Related Work & Insights¶
- vs. HIPPO: HIPPO statically fuses text and image representations inside an MLLM, whereas TableDART dynamically routes externally, achieving both better performance and greater training efficiency (2.59M vs. 25.87M parameters).
- vs. Mixture-of-Experts: TableDART's design resembles MoE but routes at the model level rather than the layer level; the experts are complete frozen models rather than trainable sub-networks.
- vs.
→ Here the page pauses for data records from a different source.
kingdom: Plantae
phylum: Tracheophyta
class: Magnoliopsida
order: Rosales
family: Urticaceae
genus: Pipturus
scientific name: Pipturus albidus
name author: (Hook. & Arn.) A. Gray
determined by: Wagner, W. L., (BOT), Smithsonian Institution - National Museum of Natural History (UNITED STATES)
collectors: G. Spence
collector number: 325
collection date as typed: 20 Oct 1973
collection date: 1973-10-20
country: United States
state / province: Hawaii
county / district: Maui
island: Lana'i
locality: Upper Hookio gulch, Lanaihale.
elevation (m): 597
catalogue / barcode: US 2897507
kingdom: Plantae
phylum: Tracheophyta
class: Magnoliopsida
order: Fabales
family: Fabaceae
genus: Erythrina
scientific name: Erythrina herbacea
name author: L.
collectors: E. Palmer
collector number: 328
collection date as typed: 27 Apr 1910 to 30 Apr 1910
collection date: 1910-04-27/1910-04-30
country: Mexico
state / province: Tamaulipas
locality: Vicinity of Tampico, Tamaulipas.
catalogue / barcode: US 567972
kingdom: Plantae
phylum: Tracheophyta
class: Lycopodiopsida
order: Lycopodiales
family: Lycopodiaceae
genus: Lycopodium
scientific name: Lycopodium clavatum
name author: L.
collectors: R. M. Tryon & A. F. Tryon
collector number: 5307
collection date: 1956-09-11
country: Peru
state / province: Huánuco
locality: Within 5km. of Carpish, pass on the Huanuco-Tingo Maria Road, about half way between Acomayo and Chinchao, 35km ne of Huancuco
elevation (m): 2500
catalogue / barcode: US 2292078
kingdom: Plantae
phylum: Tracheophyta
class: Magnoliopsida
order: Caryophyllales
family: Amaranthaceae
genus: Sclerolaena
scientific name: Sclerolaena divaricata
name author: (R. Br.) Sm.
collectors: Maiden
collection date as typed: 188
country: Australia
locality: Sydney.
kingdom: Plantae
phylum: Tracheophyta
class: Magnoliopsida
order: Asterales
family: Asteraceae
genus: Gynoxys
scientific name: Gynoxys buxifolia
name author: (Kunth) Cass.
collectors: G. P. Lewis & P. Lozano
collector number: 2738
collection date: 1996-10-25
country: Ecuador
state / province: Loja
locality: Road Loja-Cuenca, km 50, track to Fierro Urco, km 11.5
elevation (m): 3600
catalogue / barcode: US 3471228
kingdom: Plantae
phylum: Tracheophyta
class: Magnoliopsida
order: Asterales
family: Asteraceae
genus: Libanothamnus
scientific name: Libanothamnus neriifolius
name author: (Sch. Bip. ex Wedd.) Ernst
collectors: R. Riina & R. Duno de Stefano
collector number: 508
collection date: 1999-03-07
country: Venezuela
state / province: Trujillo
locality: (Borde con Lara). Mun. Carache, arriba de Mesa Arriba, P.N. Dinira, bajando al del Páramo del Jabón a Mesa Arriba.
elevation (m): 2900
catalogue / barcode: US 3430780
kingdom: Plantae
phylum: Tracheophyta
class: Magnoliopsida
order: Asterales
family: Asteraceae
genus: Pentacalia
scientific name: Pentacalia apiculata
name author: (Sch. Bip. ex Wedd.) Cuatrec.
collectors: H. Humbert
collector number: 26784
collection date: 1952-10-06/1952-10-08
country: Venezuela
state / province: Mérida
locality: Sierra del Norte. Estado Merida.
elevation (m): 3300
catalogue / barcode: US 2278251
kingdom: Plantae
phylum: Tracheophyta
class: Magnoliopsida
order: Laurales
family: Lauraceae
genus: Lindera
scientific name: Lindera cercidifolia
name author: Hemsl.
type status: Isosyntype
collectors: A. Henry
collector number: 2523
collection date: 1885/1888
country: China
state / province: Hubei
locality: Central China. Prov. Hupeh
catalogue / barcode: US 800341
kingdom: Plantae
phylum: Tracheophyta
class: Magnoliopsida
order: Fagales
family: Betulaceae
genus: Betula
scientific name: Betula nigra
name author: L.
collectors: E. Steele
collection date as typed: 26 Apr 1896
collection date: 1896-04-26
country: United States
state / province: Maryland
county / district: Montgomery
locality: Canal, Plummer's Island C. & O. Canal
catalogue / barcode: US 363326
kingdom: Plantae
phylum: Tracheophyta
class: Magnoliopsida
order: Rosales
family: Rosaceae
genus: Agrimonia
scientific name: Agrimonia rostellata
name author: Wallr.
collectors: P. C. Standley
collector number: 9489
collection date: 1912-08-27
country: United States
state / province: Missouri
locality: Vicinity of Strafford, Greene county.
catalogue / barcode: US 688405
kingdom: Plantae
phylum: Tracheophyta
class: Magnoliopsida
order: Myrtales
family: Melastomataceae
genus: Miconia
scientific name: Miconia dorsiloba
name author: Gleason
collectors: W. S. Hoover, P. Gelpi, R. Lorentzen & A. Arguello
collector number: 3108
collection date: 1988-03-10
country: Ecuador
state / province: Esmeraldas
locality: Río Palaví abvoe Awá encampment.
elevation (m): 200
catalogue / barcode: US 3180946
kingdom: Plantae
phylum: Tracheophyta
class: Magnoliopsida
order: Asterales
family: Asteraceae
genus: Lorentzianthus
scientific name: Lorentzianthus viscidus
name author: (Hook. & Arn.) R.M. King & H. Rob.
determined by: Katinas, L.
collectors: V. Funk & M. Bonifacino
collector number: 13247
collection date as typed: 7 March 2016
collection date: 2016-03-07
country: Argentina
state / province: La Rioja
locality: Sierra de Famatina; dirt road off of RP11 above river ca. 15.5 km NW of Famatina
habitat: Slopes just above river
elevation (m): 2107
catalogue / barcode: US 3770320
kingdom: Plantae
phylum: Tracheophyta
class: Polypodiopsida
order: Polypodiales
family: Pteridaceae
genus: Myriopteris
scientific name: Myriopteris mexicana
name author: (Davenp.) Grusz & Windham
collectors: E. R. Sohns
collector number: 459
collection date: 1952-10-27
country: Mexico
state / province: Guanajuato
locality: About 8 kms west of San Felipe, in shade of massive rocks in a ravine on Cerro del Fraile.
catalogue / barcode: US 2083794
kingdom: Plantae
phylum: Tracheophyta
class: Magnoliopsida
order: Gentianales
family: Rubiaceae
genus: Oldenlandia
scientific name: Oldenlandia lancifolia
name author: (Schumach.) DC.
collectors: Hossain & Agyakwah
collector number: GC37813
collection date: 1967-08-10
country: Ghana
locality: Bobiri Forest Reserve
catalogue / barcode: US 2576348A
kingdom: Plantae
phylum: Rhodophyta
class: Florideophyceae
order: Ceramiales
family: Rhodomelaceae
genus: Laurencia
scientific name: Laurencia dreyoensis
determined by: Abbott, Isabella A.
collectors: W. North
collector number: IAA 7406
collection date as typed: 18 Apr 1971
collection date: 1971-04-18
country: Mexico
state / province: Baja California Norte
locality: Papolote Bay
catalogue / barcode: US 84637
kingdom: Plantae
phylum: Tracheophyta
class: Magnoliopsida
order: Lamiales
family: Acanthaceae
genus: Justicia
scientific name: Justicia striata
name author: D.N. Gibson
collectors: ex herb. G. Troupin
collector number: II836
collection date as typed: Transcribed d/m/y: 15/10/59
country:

Table-LLaVA/TabPedia: These methods train on a single visual modality and cannot leverage the complementary advantages of the text modality.
Rating¶
- Novelty: ⭐⭐⭐⭐ The combination of instance-level dynamic routing and training-free LLM Agent fusion is novel, though the basic idea of dynamic routing is not new.
- Experimental Thoroughness: ⭐⭐⭐⭐⭐ Evaluated across 7 benchmarks with comprehensive ablations, routing strategy analysis, efficiency analysis, and generalization verification.
- Writing Quality: ⭐⭐⭐⭐ Clear structure, well-motivated arguments, and rich figures and tables.
- Value: ⭐⭐⭐⭐ Provides a training-efficient paradigm for multimodal fusion with reference value for both table understanding and broader multi-expert systems.